I have a question...basically to solve a agreement that has been going on for a few weeks now.

What I am wondering...is there any difference in the breed of goat to the way the soap makes up?

A freind and I have been having this on going discussion on that they think the breed makes a differences. Now, I think that it might just a little bit but, not enough to tell a difference. So, if you pick up a bar of soap you can not feel it and go....OH...they milk alpines...or nubians....or anything else. 

Just wondering what all you soapers think on this

Ken


----------



## kidsngarden (Oct 28, 2007)

The only difference would be the butterfat - so higher butterfat milk makes a more superfatted soap. But I don't think you can tell by smelling, and I'd be hard pressed to tell by using it, but maybe someone else can...not likely in most cases though.

Bethany


----------



## NubianSoaps.com (Oct 26, 2007)

1 or 2% difference in fat from 100 to 50% of the liquid with your whole batch....so say 16 to 32 ounces of milk to 120 ounces of butters and oils with 1 pound of lye...I don't think that would be a distinguishable superfat.

So my answer is no. If I sent you a bar of Nubian soap and a bar of soap in which I used grocery store milk you would not be able to tell the difference. Want me to? 

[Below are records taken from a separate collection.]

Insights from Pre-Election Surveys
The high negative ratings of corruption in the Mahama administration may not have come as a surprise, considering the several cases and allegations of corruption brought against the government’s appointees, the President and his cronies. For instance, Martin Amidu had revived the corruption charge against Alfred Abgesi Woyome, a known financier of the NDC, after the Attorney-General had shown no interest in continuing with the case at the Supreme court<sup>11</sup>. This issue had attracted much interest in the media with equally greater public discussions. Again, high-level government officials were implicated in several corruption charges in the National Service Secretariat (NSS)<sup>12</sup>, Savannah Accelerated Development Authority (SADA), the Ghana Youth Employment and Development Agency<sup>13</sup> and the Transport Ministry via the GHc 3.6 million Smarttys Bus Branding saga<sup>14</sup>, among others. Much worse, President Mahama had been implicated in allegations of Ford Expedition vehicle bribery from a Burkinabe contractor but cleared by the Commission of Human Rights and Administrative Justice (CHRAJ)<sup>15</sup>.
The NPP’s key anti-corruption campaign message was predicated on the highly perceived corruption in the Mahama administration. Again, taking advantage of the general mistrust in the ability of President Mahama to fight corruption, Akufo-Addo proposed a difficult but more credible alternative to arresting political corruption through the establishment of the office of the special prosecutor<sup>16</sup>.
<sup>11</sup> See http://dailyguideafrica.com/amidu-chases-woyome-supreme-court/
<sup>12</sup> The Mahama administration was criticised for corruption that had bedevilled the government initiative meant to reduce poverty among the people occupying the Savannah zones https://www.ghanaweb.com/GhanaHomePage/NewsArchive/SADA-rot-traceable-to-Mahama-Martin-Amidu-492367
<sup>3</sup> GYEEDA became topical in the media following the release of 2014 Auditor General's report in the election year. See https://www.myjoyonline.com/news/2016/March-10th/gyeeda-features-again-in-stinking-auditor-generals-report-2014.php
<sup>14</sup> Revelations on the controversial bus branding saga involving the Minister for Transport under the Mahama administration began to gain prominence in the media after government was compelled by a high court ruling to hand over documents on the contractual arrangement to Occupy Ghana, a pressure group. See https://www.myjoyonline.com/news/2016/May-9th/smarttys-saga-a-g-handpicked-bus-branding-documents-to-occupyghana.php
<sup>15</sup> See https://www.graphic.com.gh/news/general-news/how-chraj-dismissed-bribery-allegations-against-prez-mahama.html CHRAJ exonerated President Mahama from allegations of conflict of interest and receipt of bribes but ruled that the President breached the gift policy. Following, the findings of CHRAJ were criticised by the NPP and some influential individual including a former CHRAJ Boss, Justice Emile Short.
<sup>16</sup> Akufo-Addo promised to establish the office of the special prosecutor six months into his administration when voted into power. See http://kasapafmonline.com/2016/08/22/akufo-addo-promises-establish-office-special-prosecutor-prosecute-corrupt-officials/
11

But Nubians are just soo much more popular, prettier, it simply would be more sales of the soap with a photo of them and letting folks know you milked the prettiest breed in goats. So she could sell more soap if she milked Nubians. Vicki


----------



## Guest (Jan 23, 2008)

Not a bit discriminatory there are we Vicki? :rofl We did put a pic of Ava on our wraps and did have a better sale year than the year before. So that does matter. and we made a batch with cows milk and couldn't tell the difference.


----------



## kidsngarden (Oct 28, 2007)

I've made it with cows milk too and can't tell the difference.

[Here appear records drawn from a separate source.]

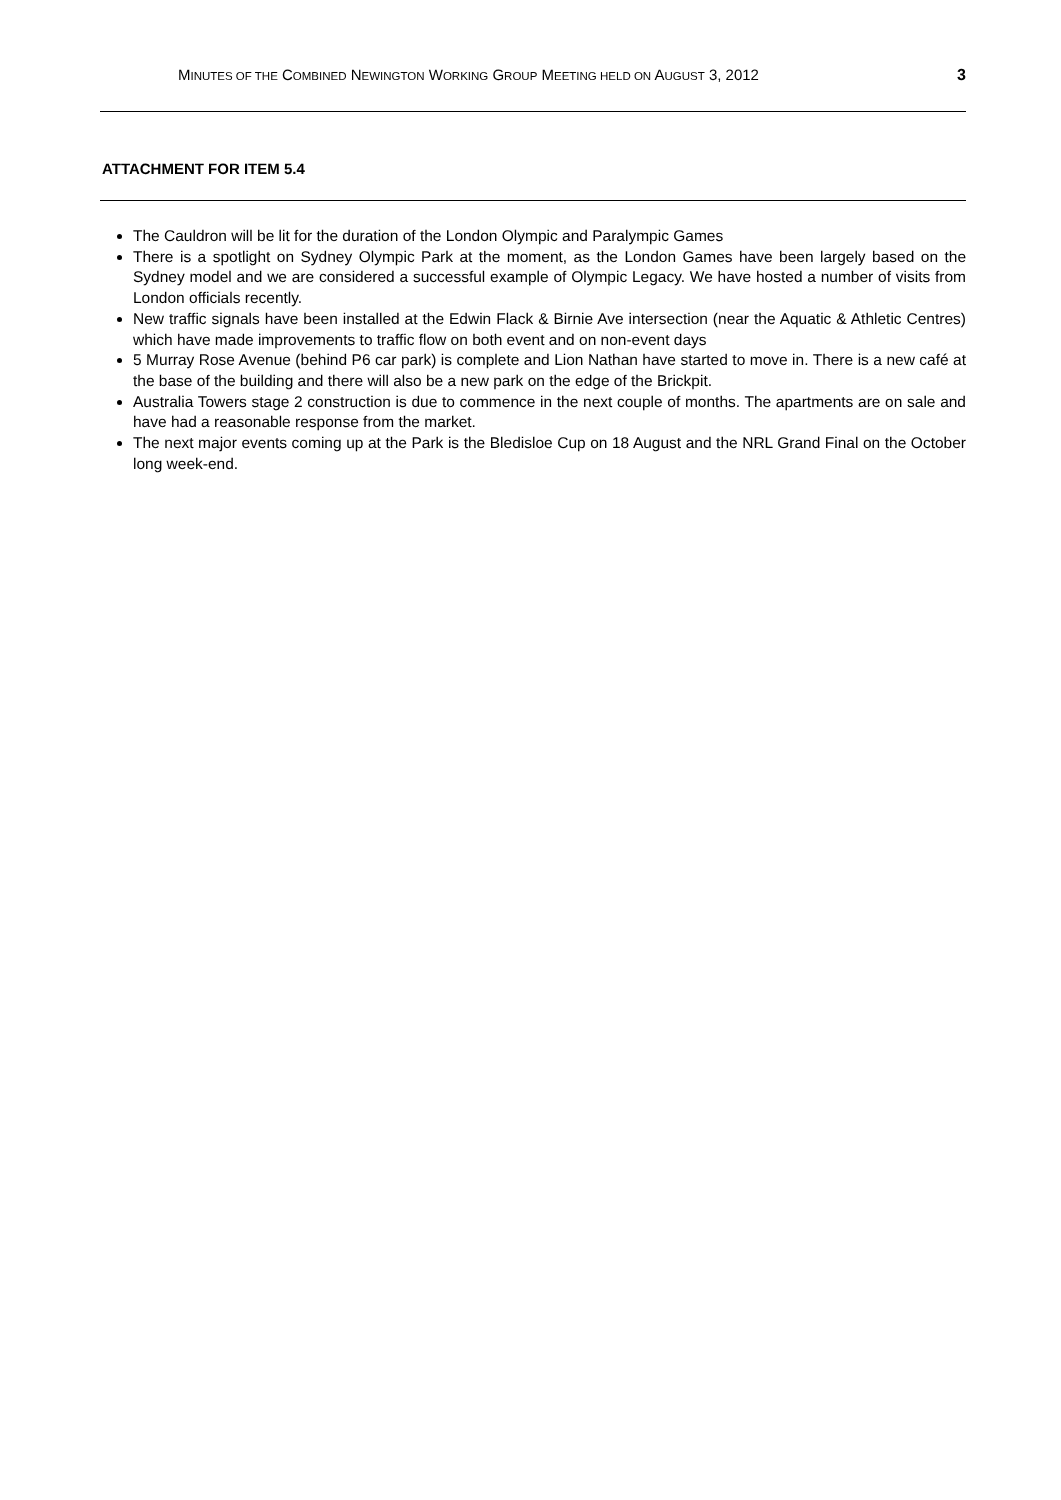MINUTES OF THE COMBINED NEWINGTON WORKING GROUP MEETING HELD ON AUGUST 3, 2012 3
ATTACHMENT FOR ITEM 5.4
The Cauldron will be lit for the duration of the London Olympic and Paralympic Games
There is a spotlight on Sydney Olympic Park at the moment, as the London Games have been largely based on the Sydney model and we are considered a successful example of Olympic Legacy. We have hosted a number of visits from London officials recently.
New traffic signals have been installed at the Edwin Flack & Birnie Ave intersection (near the Aquatic & Athletic Centres) which have made improvements to traffic flow on both event and on non-event days
5 Murray Rose Avenue (behind P6 car park) is complete and Lion Nathan have started to move in. There is a new café at the base of the building and there will also be a new park on the edge of the Brickpit.
Australia Towers stage 2 construction is due to commence in the next couple of months. The apartments are on sale and have had a reasonable response from the market.
The next major events coming up at the Park is the Bledisloe Cup on 18 August and the NRL Grand Final on the October long week-end.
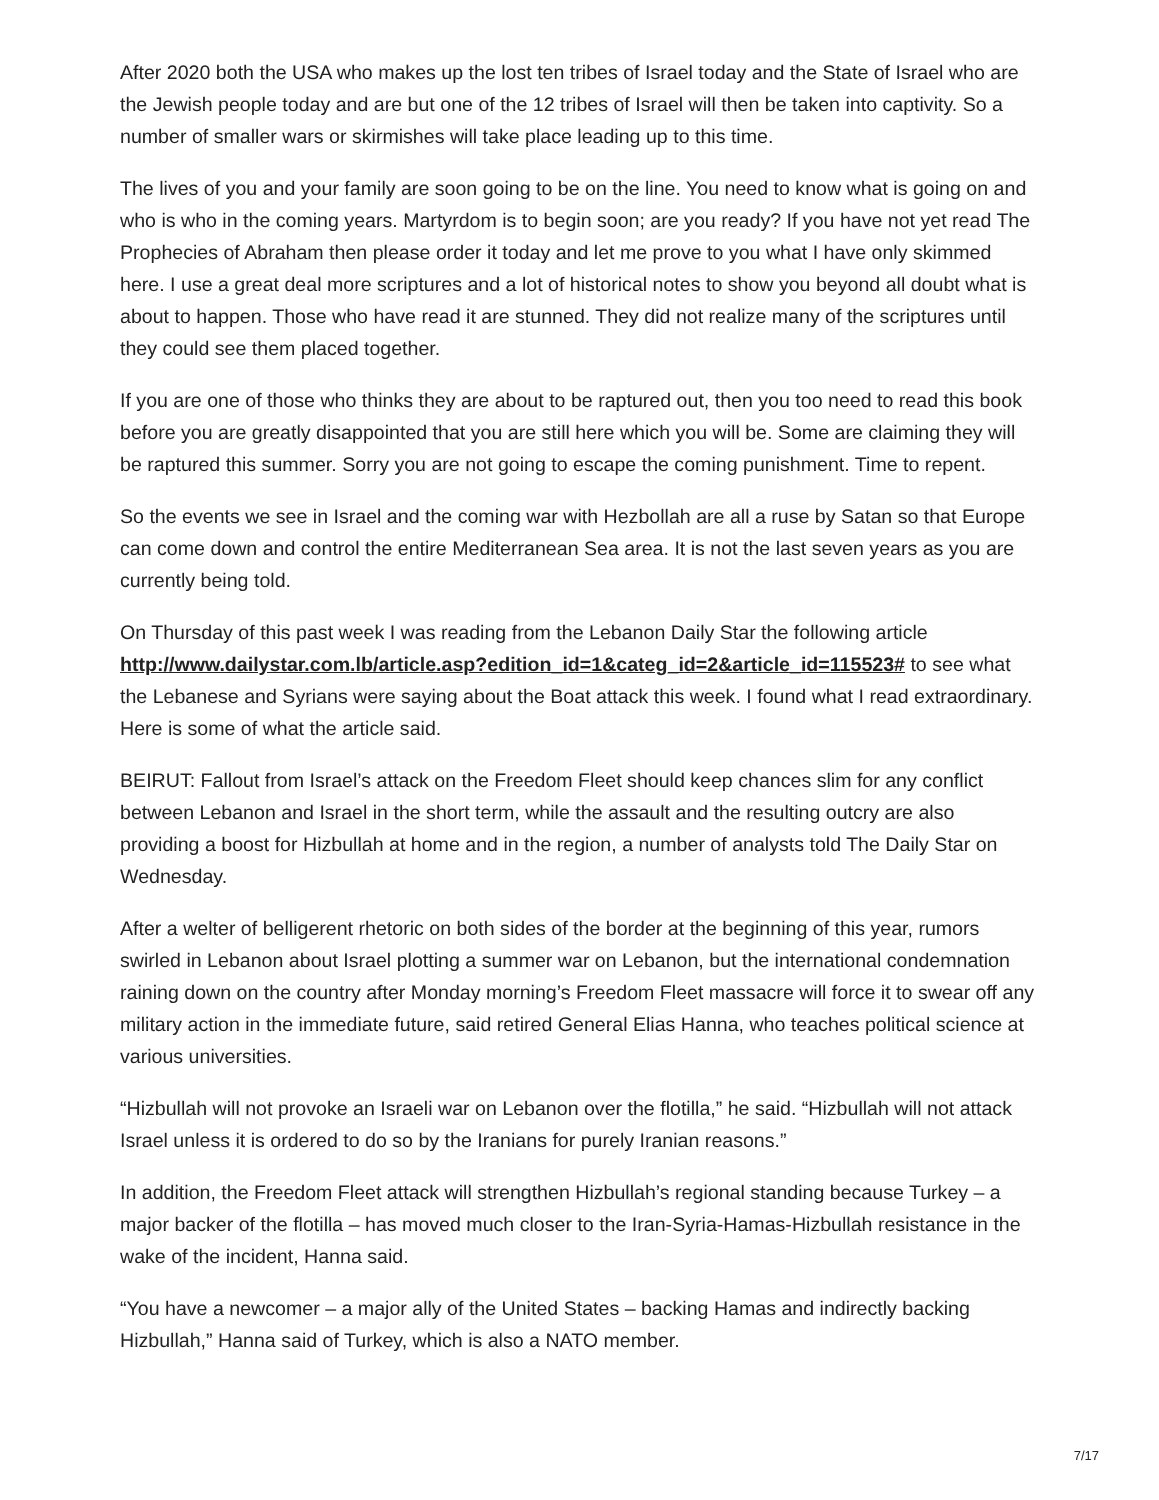After 2020 both the USA who makes up the lost ten tribes of Israel today and the State of Israel who are the Jewish people today and are but one of the 12 tribes of Israel will then be taken into captivity. So a number of smaller wars or skirmishes will take place leading up to this time.
The lives of you and your family are soon going to be on the line. You need to know what is going on and who is who in the coming years. Martyrdom is to begin soon; are you ready? If you have not yet read The Prophecies of Abraham then please order it today and let me prove to you what I have only skimmed here. I use a great deal more scriptures and a lot of historical notes to show you beyond all doubt what is about to happen. Those who have read it are stunned. They did not realize many of the scriptures until they could see them placed together.
If you are one of those who thinks they are about to be raptured out, then you too need to read this book before you are greatly disappointed that you are still here which you will be. Some are claiming they will be raptured this summer. Sorry you are not going to escape the coming punishment. Time to repent.
So the events we see in Israel and the coming war with Hezbollah are all a ruse by Satan so that Europe can come down and control the entire Mediterranean Sea area. It is not the last seven years as you are currently being told.
On Thursday of this past week I was reading from the Lebanon Daily Star the following article http://www.dailystar.com.lb/article.asp?edition_id=1&categ_id=2&article_id=115523# to see what the Lebanese and Syrians were saying about the Boat attack this week. I found what I read extraordinary. Here is some of what the article said.
BEIRUT: Fallout from Israel’s attack on the Freedom Fleet should keep chances slim for any conflict between Lebanon and Israel in the short term, while the assault and the resulting outcry are also providing a boost for Hizbullah at home and in the region, a number of analysts told The Daily Star on Wednesday.
After a welter of belligerent rhetoric on both sides of the border at the beginning of this year, rumors swirled in Lebanon about Israel plotting a summer war on Lebanon, but the international condemnation raining down on the country after Monday morning’s Freedom Fleet massacre will force it to swear off any military action in the immediate future, said retired General Elias Hanna, who teaches political science at various universities.
“Hizbullah will not provoke an Israeli war on Lebanon over the flotilla,” he said. “Hizbullah will not attack Israel unless it is ordered to do so by the Iranians for purely Iranian reasons.”
In addition, the Freedom Fleet attack will strengthen Hizbullah’s regional standing because Turkey – a major backer of the flotilla – has moved much closer to the Iran-Syria-Hamas-Hizbullah resistance in the wake of the incident, Hanna said.
“You have a newcomer – a major ally of the United States – backing Hamas and indirectly backing Hizbullah,” Hanna said of Turkey, which is also a NATO member.
7/17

My nubian, Capella is on my labels and people just LOVE her! Since I will be into alpines this year she will have to stay on the label as my "first" goat and namesake. But I think Alpines are pretty too!

Bethany


----------



## Guest (Jan 23, 2008)

Well...she has Nubians all ready, and spots ones at that....YUCK!!!!! She bred her does all REALLY early this year and is afraid that she is going to run out of milk. Well I have 2 Saanens that are due REALLY late. I said I would just take the does to her and then she could milk them if she did run out of milk. Well....she stated her soap buyers would know the difference of the milk in the soap and not buy it. That with the saanens have lower butterfat it would basically ruin the soap. 

Now, she is really thinking about it since 3 of 6 does are not bred. But, she wanted to make sure with the milk. As I said, I dont think that the general public would have a clue if she added some other breed of milk in there.

Also, there is NOTHING that beats the look of a SAANEN!!!!!!

Ken


----------



## Kalne (Oct 25, 2007)

I seriously doubt her buyers would know the difference without being told. And there is no way the milk would *ruin* the soap. Sheesh.


----------



## Guest (Jan 23, 2008)

Ken,
There is no way her customers could tell the difference in the butterfat of the soap.. 
Vicki, you know darn well that if you keep making soap with Nubian soap, that the soap is going to start screaming and make too too much noice. LOL
Nigerians are by the far the best looking goats and make the best goat milk soap...


----------



## NubianSoaps.com (Oct 26, 2007)

...it takes soo little to get a rise out of all of you 

Shoot folks are even using canned or powdered...ick! Vicki


----------



## Carolyn (Oct 27, 2007)

So far our soap has been made from milk from the mini nubians and Shoofly is the screamiest screamer there is, how do they rate? LOL. Carolyn


----------



## Sondra (Oct 25, 2007)

All mine is Mini LaMancha milk for years and then a mix of mini and nubians there is no difference in those two soaps of the same recipe. and now add an alpine to the mix Your friend is 
is wrong No one will know the difference. 
Have to say tho that a Nubian picture would out sale the LaMancha picture people just don't like no earred soap


----------